# [What you are asked to do]
Copy each line below that contains "OGHENEKARO".
--
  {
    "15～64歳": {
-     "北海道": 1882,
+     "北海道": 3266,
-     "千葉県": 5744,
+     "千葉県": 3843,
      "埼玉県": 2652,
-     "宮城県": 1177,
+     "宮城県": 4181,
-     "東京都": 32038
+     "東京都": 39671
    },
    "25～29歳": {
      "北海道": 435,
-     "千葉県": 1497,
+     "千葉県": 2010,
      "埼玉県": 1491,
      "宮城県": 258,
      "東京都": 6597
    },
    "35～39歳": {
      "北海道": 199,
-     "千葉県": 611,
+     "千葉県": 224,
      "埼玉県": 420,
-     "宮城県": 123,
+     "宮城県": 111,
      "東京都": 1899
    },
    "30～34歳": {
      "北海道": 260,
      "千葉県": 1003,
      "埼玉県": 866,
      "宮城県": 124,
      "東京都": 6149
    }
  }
--
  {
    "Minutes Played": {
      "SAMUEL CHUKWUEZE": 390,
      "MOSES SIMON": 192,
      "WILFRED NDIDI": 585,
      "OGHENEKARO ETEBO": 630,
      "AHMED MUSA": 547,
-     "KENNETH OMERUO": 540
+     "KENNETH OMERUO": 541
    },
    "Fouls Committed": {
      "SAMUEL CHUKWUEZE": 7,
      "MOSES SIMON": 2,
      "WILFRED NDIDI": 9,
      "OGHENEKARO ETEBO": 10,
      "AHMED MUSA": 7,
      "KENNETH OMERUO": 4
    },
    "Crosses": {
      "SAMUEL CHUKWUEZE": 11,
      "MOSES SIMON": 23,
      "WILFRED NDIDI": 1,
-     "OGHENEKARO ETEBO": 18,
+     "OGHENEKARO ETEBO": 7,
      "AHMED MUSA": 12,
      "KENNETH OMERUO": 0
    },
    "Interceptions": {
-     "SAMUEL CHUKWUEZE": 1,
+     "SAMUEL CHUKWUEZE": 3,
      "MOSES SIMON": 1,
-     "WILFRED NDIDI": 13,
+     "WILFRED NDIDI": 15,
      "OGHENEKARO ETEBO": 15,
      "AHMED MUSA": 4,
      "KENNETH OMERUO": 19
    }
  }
--
# [Solution for this task]
      "OGHENEKARO ETEBO": 630,
      "OGHENEKARO ETEBO": 10,
-     "OGHENEKARO ETEBO": 18,
+     "OGHENEKARO ETEBO": 7,
      "OGHENEKARO ETEBO": 15,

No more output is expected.